I found on some Dell desktops and HP servers I looked at that the
'hint.acpi.0' MIB could vary depending on BIOS version, and 'smbios'
MIB did vary between systems.

> (with the possible exception of a serial number if the SMBIOS provides
> one, but I have a room full of identical servers which all have serial
> number 123456)

I do not doubt what you say for SuperMicro or similar "white box"
systems.


On $WORKS's ARM and MIPS devices there was also some differences, but
granted not as much as on x86.

better_than_nothing() is a best attempt.
For instance, have you looked at how close the 'ps -fauxww' output is
between systems?  I don't see much variance.

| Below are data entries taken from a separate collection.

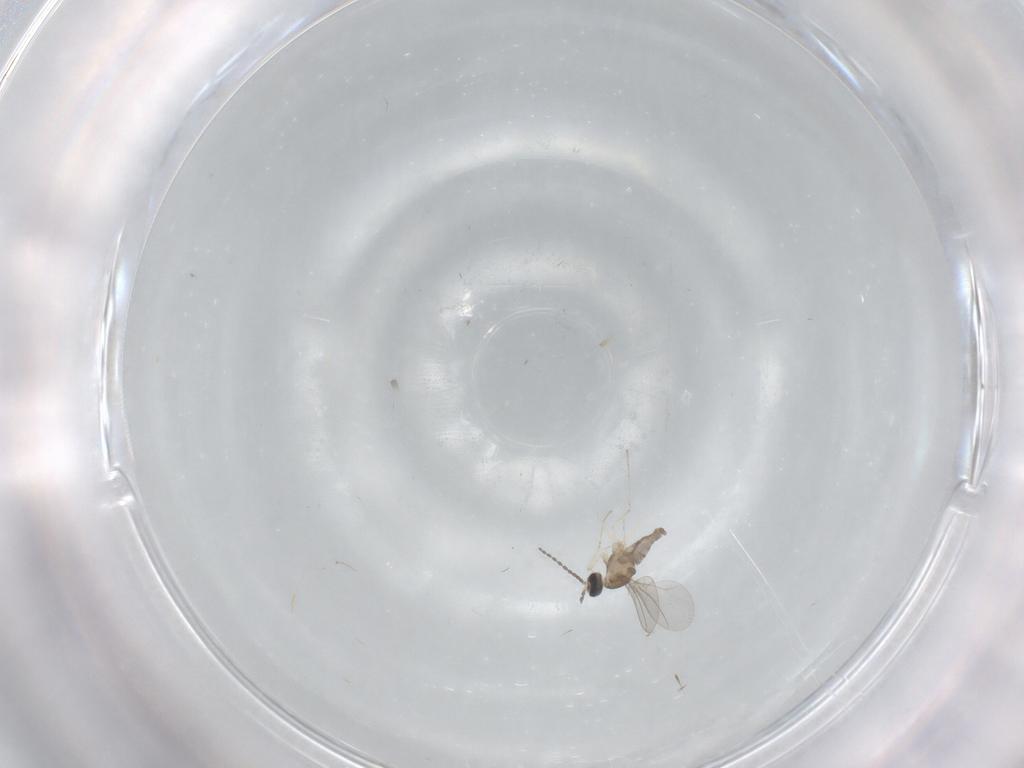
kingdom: Animalia
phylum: Arthropoda
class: Insecta
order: Diptera
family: Cecidomyiidae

I'm not saying 'kenv' is perfect, but it was something I found in
/[s]bin that varied between systems so it was a good replacement for
one of the 'ps' runs.


There are several attacker scenarios to think of.

1. Attacker has no login on the victim system, but is working from
   anything probeable over the network (including sniffed network
   traffic).

2. Attacker has a local non-root login on the victim system.

3. Attacker no login on the victim system, but knows its exact hardware
   and software configuration and can study their copy of the victim
   system.

4. Attacker has a local [intruded] root login on the victim system.
   [Not to be dismissed as "well they have root -- game over",
    assume a key securely moved off box is being attacked.]

We cannot guard against all of them, but we should try to have output
in better_than_nothing() to help guard against all of these.